A View From My Garden

These dark mornings of the New Year with all their gloom, fog and snow, represent the turning of a page. It is time to plan a garden, time to start lettuce plants under the grow lights in the lean-to greenhouse (guaranteed to be free of E. coli!) and eaten in baby lettuce salads during February. I have been receiving one gorgeously colorful and tempting seed catalogue per day and the stack is approaching record height. There are all the old faithfuls along with a few new ones - some I asked for and some I did not. Never mind, they all make great browsing; the very stuff that dream gardens are made of.

I only pay real attention to the nurseries that grow their own stock above the 47th parallel. It is a belief I have which transcends the US Department of Agricultures time-honored zone system. My experience has shown me failed zone 4 plants and scant germination from seeds grown in the south. They just do not understand. Here in the northland it is already time to be up and doing! No naps until fall (well maybe now and then, at least in July).

Seriously, my insisting on stock and seed from northern nurseries pays off for me. On that basis, I can cut that pile of catalogues by at least two-thirds, although the pages of southern-grown roses are wonderful to look at and to dream over. But I have lived in zone 8-9 country and I know there is a down side to those gorgeous but tender types. The bugs are endless, and the viruses and molds are not far behind. It takes a real winter to keep the foe at bay, for plants and for humans, also. How often we say, "We need a good freeze to knock back the cold and flu bugs." Not very scientific, I guess, but nevertheless, perhaps true.

At the beginning of the cold weather, I dug the carrots and packed them in slightly damp, clean sand in a large Styrofoam cooler in the basement. There were 45 pounds of scarlet Nantes in all and they are keeping well. When they need moisture to keep them from wilting, I put an ice cream bucket full of ice cubes on them. Never enough to truly wet the sand.

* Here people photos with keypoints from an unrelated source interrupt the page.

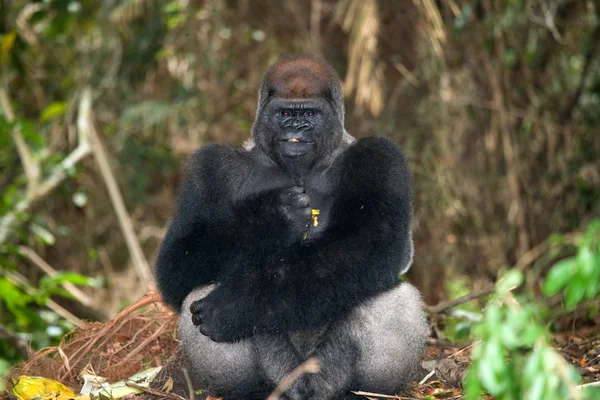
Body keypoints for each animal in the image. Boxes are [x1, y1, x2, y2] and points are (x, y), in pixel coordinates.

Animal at [155, 54, 426, 400]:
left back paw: (366, 391)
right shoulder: (210, 166)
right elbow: (177, 263)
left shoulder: (380, 155)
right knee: (200, 289)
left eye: (308, 113)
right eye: (285, 113)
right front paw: (273, 218)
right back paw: (249, 391)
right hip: (282, 374)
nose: (295, 127)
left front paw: (237, 306)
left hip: (325, 375)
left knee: (391, 295)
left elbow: (371, 246)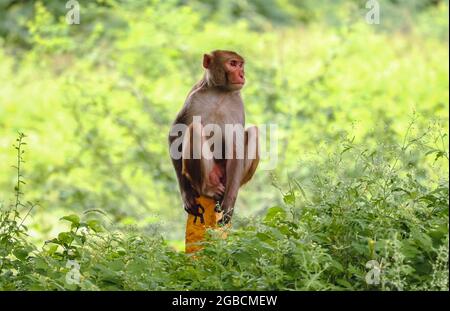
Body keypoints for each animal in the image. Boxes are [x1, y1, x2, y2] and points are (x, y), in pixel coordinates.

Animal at [169, 50, 260, 224]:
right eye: (233, 64)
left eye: (241, 65)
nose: (242, 74)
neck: (219, 92)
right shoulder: (193, 99)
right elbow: (175, 136)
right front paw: (186, 195)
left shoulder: (238, 104)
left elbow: (236, 146)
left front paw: (229, 205)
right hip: (209, 172)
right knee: (194, 128)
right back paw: (206, 189)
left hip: (229, 176)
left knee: (254, 131)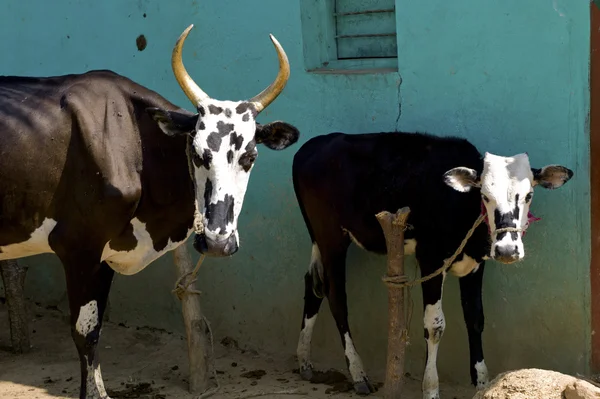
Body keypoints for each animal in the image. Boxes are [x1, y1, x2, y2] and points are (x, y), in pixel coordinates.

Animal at [0, 25, 300, 399]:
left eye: (250, 157)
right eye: (196, 153)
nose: (217, 241)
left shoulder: (103, 255)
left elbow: (96, 331)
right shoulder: (77, 245)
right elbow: (84, 333)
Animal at [292, 132, 576, 399]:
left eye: (528, 195)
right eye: (484, 196)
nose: (507, 250)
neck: (460, 207)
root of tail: (313, 145)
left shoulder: (475, 265)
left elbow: (475, 318)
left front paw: (482, 383)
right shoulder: (430, 259)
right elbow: (435, 325)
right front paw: (430, 388)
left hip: (318, 238)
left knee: (313, 286)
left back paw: (304, 360)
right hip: (331, 238)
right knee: (336, 298)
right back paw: (358, 373)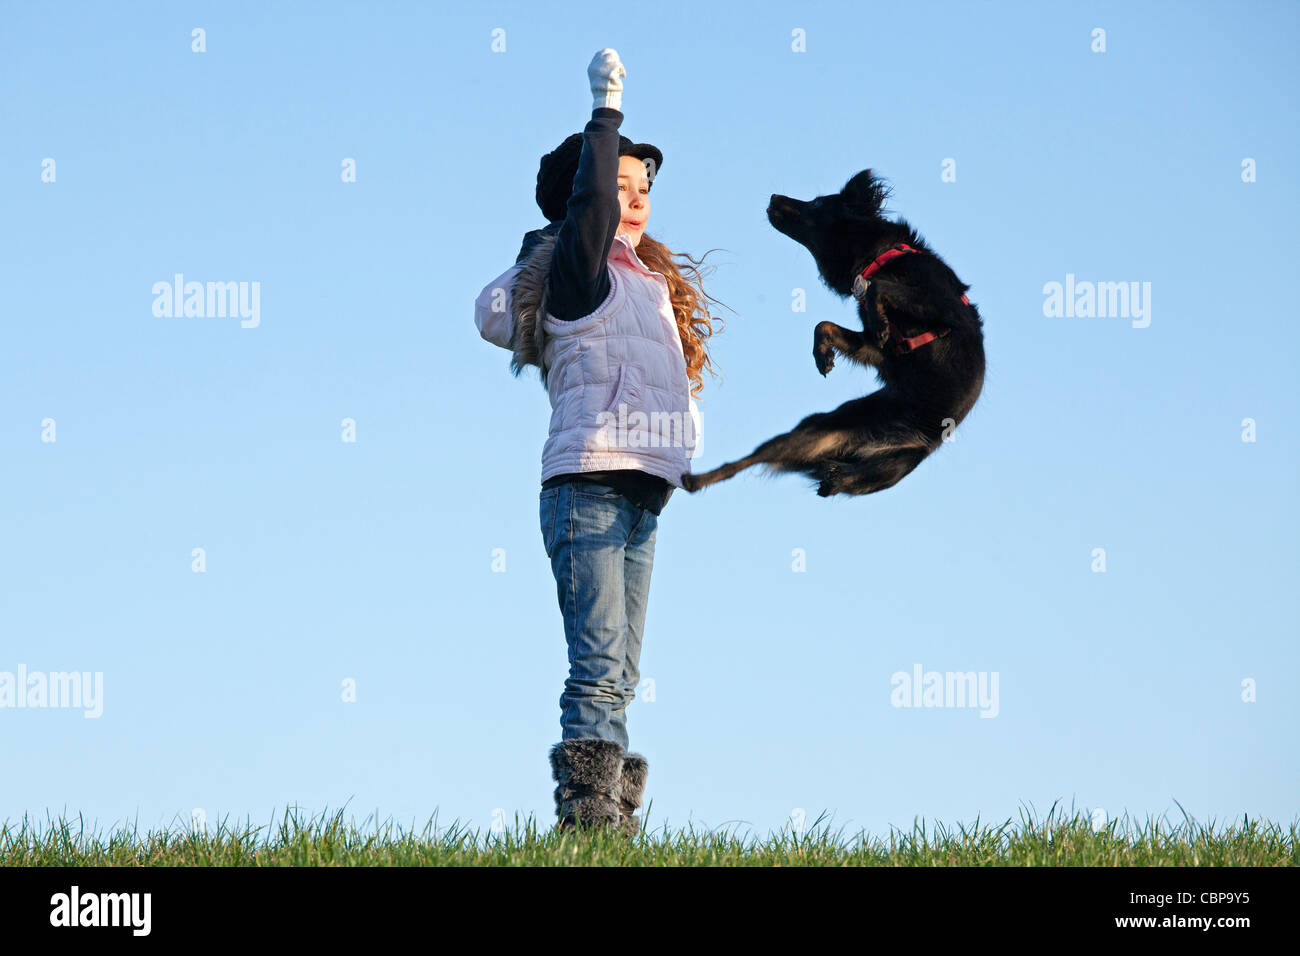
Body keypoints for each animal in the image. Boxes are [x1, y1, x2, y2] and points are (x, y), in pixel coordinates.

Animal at [681, 171, 982, 496]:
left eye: (816, 203)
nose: (774, 196)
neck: (880, 257)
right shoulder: (880, 351)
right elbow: (825, 324)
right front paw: (823, 355)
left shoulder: (945, 308)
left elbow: (877, 287)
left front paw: (874, 322)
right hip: (813, 432)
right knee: (753, 460)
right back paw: (698, 479)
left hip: (894, 465)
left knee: (841, 479)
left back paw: (835, 474)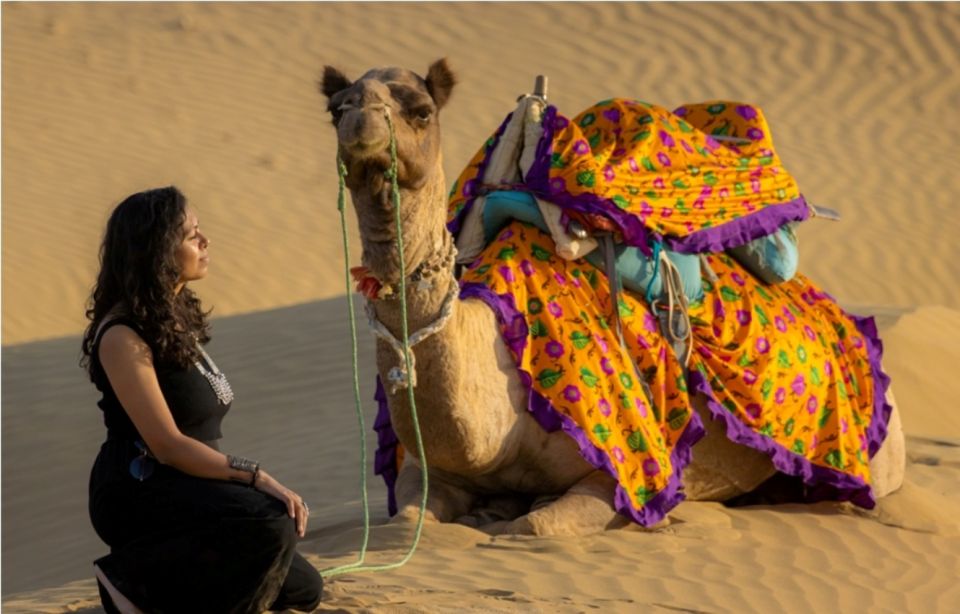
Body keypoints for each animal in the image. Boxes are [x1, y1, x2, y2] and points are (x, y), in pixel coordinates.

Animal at [320, 59, 906, 536]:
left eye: (420, 110)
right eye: (335, 108)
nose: (360, 119)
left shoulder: (624, 467)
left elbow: (537, 527)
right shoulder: (428, 472)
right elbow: (409, 518)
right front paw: (489, 509)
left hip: (879, 453)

Near the carrot cooler is the bench that holds potted geraniums and a couple of other tender perennials which over-winter well under fluorescent tubes. The lights are about 15 feet away from the cooler which sits on the basement floor against the north wall. When I went to the cooler yesterday to bring a supply of carrots up to the refrigerator, I noticed that the lid was lifted about two inches on the front side, facing the grow lights. When I lifted the lid away I found a small jungle of carrot tops, most scrawny white things, but still strong enough to lift the lid of the cooler. And, this is to me the real miracle, a few of those tops, closest to the lifted edge of the lid, were a pale green and formed into real carrot leaves!

We take our plants so much for granted; I, at least, think little of pulling them up and storing them to suit my needs, but there they were, even confined in a dungeon, given only the tiniest chance to actually grow, they were nevertheless, growing. I paused for a moment, with a mental nod toward these sturdy, dedicated, totally honest root beings. Later, while crunching them in time with the games of Wildcard Weekend, I noted that their sweetness had increased - or maybe it was my appreciation that made the difference.